Book Review Wednesday: The Passport

The Passport (Masks)The Passport by Herta Müller

My rating: 4 of 5 stars

This is the first book in my “Read all the Nobel for Literature authors” challenge. Herta Muller won the 2009 Nobel Prize, and this was the first book that came up in the library search, so The Passport it is!

When I started this book, I had two immediate thoughts.

1. This is definitely the work of an award winning writer. (This is not to say I liked it, merely that I could tell it would be appealing to an awarding body much in the same way that I can tell that, even though I enjoy Stephen King more, I doubt he will win the Nobel Prize.)

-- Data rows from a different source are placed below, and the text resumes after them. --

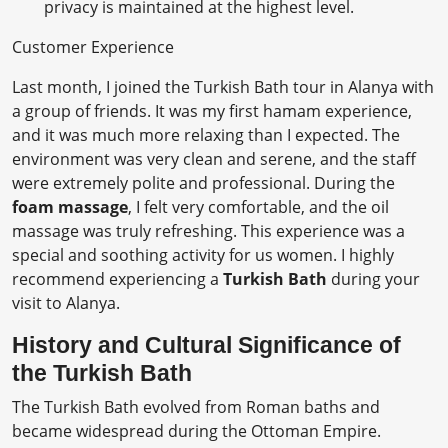
privacy is maintained at the highest level.
Customer Experience
Last month, I joined the Turkish Bath tour in Alanya with
a group of friends. It was my first hamam experience,
and it was much more relaxing than I expected. The
environment was very clean and serene, and the staff
were extremely polite and professional. During the
foam massage
, I felt very comfortable, and the oil
massage was truly refreshing. This experience was a
special and soothing activity for us women. I highly
recommend experiencing a
Turkish Bath
during your
visit to Alanya.
History and Cultural Significance of
the Turkish Bath
The Turkish Bath evolved from Roman baths and
became widespread during the Ottoman Empire.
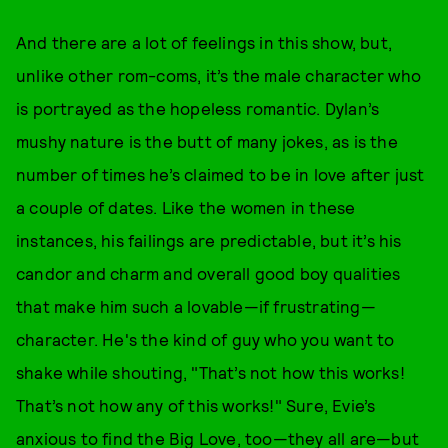
And there are a lot of feelings in this show, but,
unlike other rom-coms, it’s the male character who
is portrayed as the hopeless romantic. Dylan’s
mushy nature is the butt of many jokes, as is the
number of times he’s claimed to be in love after just
a couple of dates. Like the women in these
instances, his failings are predictable, but it’s his
candor and charm and overall good boy qualities
that make him such a lovable—if frustrating—
character. He's the kind of guy who you want to
shake while shouting, "That’s not how this works!
That’s not how any of this works!" Sure, Evie’s
anxious to find the Big Love, too—they all are—but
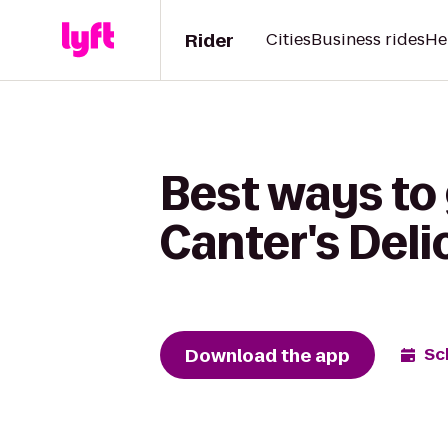
Rider
Cities
Business rides
He
Best ways to 
Canter's Del
Download the app
Sc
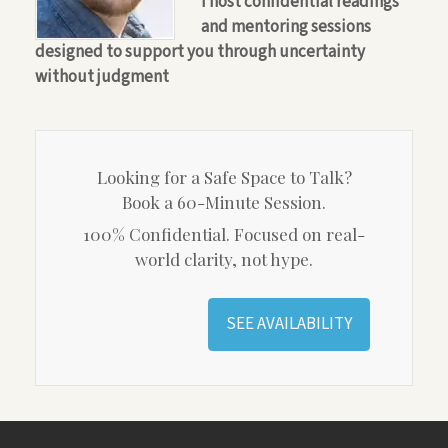
I host confidential readings
and mentoring sessions
designed to support you through uncertainty
without judgment
Looking for a Safe Space to Talk?
Book a 60-Minute Session.
100% Confidential. Focused on real-
world clarity, not hype.
SEE AVAILABILITY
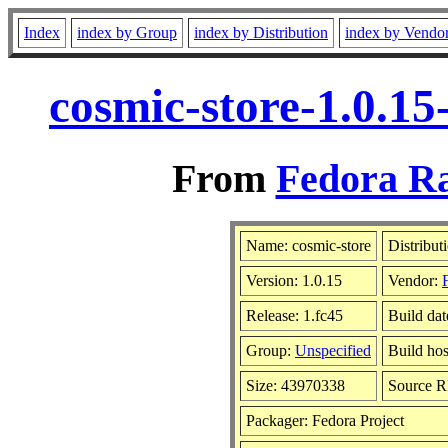
Index
index by Group
index by Distribution
index by Vendo
cosmic-store-1.0.15
From
Fedora Ra
Name: cosmic-store
Distribut
Version: 1.0.15
Vendor:
Release: 1.fc45
Build dat
Group:
Unspecified
Build hos
Size: 43970338
Source 
Packager: Fedora Project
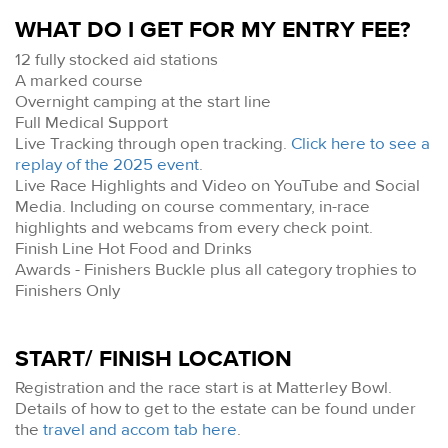
WHAT DO I GET FOR MY ENTRY FEE?
12 fully stocked aid stations
A marked course
Overnight camping at the start line
Full Medical Support
Live Tracking through open tracking.
Click here to see a
replay of the 2025 event
.
Live Race Highlights and Video on YouTube and Social
Media. Including on course commentary, in-race
highlights and webcams from every check point.
Finish Line Hot Food and Drinks
Awards - Finishers Buckle plus all category trophies to
Finishers Only
START/ FINISH LOCATION
Registration and the race start is at Matterley Bowl.
Details of how to get to the estate can be found under
the
travel and accom tab here
.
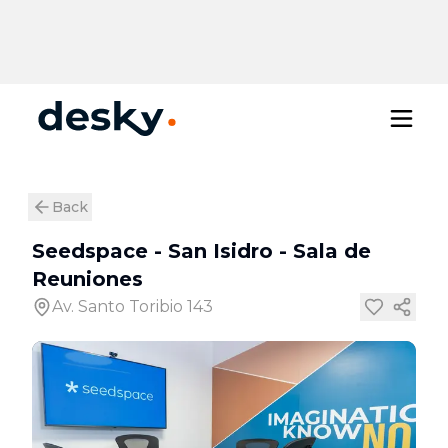
Back
Seedspace - San Isidro
-
Sala de
Reuniones
Av. Santo Toribio 143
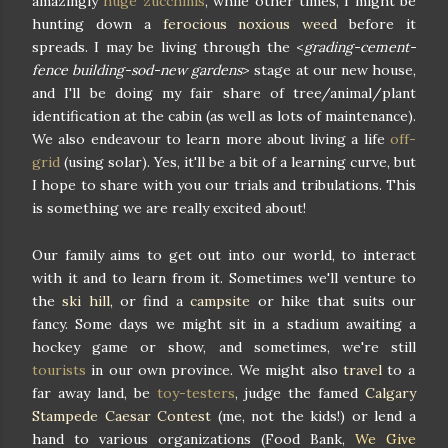
amazingly
huge zucchinis
, while other times, I might be
hunting down a
ferocious noxious weed
before it
spreads. I may be living through the <
grading-cement-
fence building-sod-new gardens
> stage at our new house,
and I'll be doing my fair share of tree/animal/plant
identification at the cabin (as well as lots of maintenance).
We also endeavour to learn more about living a life
off-
grid
(using solar). Yes, it'll be a bit of a learning curve, but
I hope to share with you our trials and tribulations. This
is something we are really excited about!
Our family aims to get out into our world, to interact
with it and to learn from it. Sometimes we'll venture to
the
ski hill
, or find a
campsite
or hike that suits our
fancy. Some days we might sit in a stadium awaiting a
hockey game or show, and sometimes, we're still
tourists
in our own province. We might also
travel
to a
far away land, be
toy-testers
, judge the famed
Calgary
Stampede Caesar Contest
(me, not the kids!) or lend a
hand to various organizations (Food Bank,
We Give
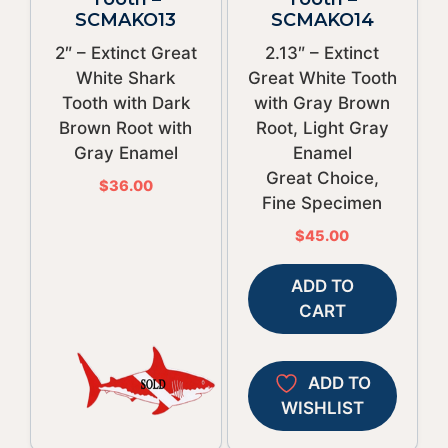
SCMAKO13
SCMAKO14
2″ – Extinct Great
2.13″ – Extinct
White Shark
Great White Tooth
Tooth with Dark
with Gray Brown
Brown Root with
Root, Light Gray
Gray Enamel
Enamel
Great Choice,
$
36.00
Fine Specimen
$
45.00
ADD TO
CART
ADD TO
WISHLIST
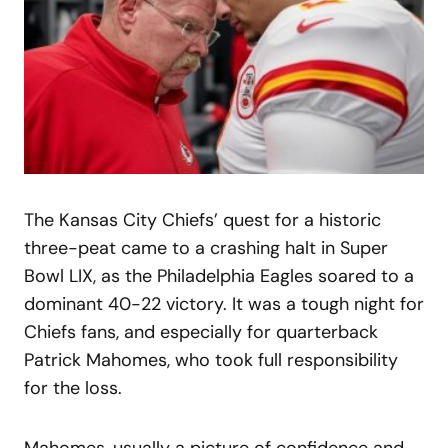
The Kansas City Chiefs’ quest for a historic
three-peat came to a crashing halt in Super
Bowl LIX, as the Philadelphia Eagles soared to a
dominant 40-22 victory. It was a tough night for
Chiefs fans, and especially for quarterback
Patrick Mahomes, who took full responsibility
for the loss.
Mahomes, usually a picture of confidence and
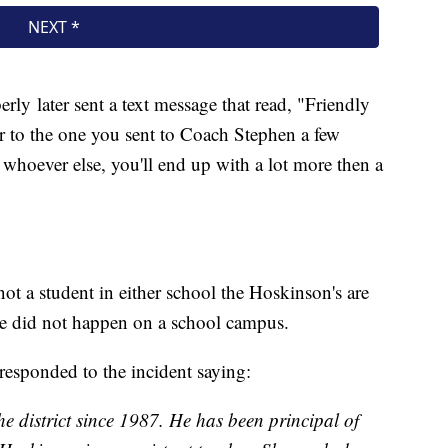
erly later sent a text message that read, "Friendly
ar to the one you sent to Coach Stephen a few
 whoever else, you'll end up with a lot more then a
 not a student in either school the Hoskinson's are
se did not happen on a school campus.
esponded to the incident saying:
e district since 1987. He has been principal of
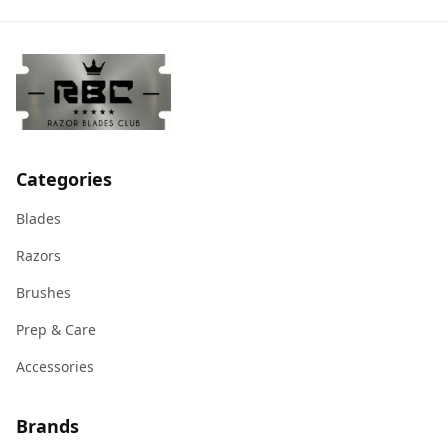
Categories
Blades
Razors
Brushes
Prep & Care
Accessories
Brands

2. I wish I could read this in the original German, for I fear it may lose something in translation.

Alas, since I can only read about 20 words in German (and my knowledge of counting to ten and random exclamations [Bitte! Gesundheit! Machen sie schnell!]), I am stuck with the English translation.

This is a heart-wrenching book, set in a German village in Romania after WWII. Communism is new, Ceausescu is the chief Comrade (or whatever), and those who were young during the war (and survived it) are now approaching middle age.

The main character, Windisch (the miller), and his family (like so many others in the village) are waiting for passports to emigrate to West Germany. This is the story of the waiting.

It’s written in very short, choppy sentences which serves to make the reader feel like she cannot quite catch her breath. The relationships between Windisch, his wife, his daughter & the others in the town are also choppy. Everything is rather abrupt.

Overall, a great read, even if a bit on the depressing side…I did find it a bit hard to follow some of the characters, and the book was so short that by the time I finally figured out who everyone was, it was over.